**Brief**
Extend the news report on the proposed transfer of USF Sarasota-Manatee land and debt to New College of Florida, picking up after its final sentence.

A former top strategist at New College of Florida called Gov. Ron DeSantis’ proposal to transfer 32 acres of land and buildings — along with $53 million in debt — from the University of South Florida’s Sarasota-Manatee campus to New College “lethal,” warning it would drown the small liberal arts college in insurmountable debt.
The end result, said Nathan Allen, who resigned from New College in 2024, would be the closure of both college campuses and the state selling off their respective properties along Sarasota’s bayfront to pay the debt.
“How do you assume $50 million in debt against no revenue?” Allen said. “In the business world, if you were a CEO, you would be sued by your shareholders out of existence. Like, that's nuts. And yet, that's what's happening.”
New College relies heavily on special allocations from the legislature, private donations and hurricane recovery money, Allen said. Tuition brings in revenue, too, he said, but it’s essentially canceled out by how much the school spends on scholarships.

**Supplied material**

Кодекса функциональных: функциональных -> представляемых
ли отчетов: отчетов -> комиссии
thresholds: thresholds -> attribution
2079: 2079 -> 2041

**Answer below**
At the same time, New College far outspends its peers in the university system. It costs $494,715 to produce a degree at New College versus $72,252 at USF. And with per-student operating expenses at $83,207, New College is the least efficient public university in the state, according to a Florida DOGE report in November.
“It's currently a college that drives effectively no tuition revenue,” Allen said. “On one hand, people think that's great because higher ed debt, student debt, that's a huge problem. I totally agree. On the other hand, how do you know if you're doing a good job, if the only people who show up are people who don't have to pay anything?”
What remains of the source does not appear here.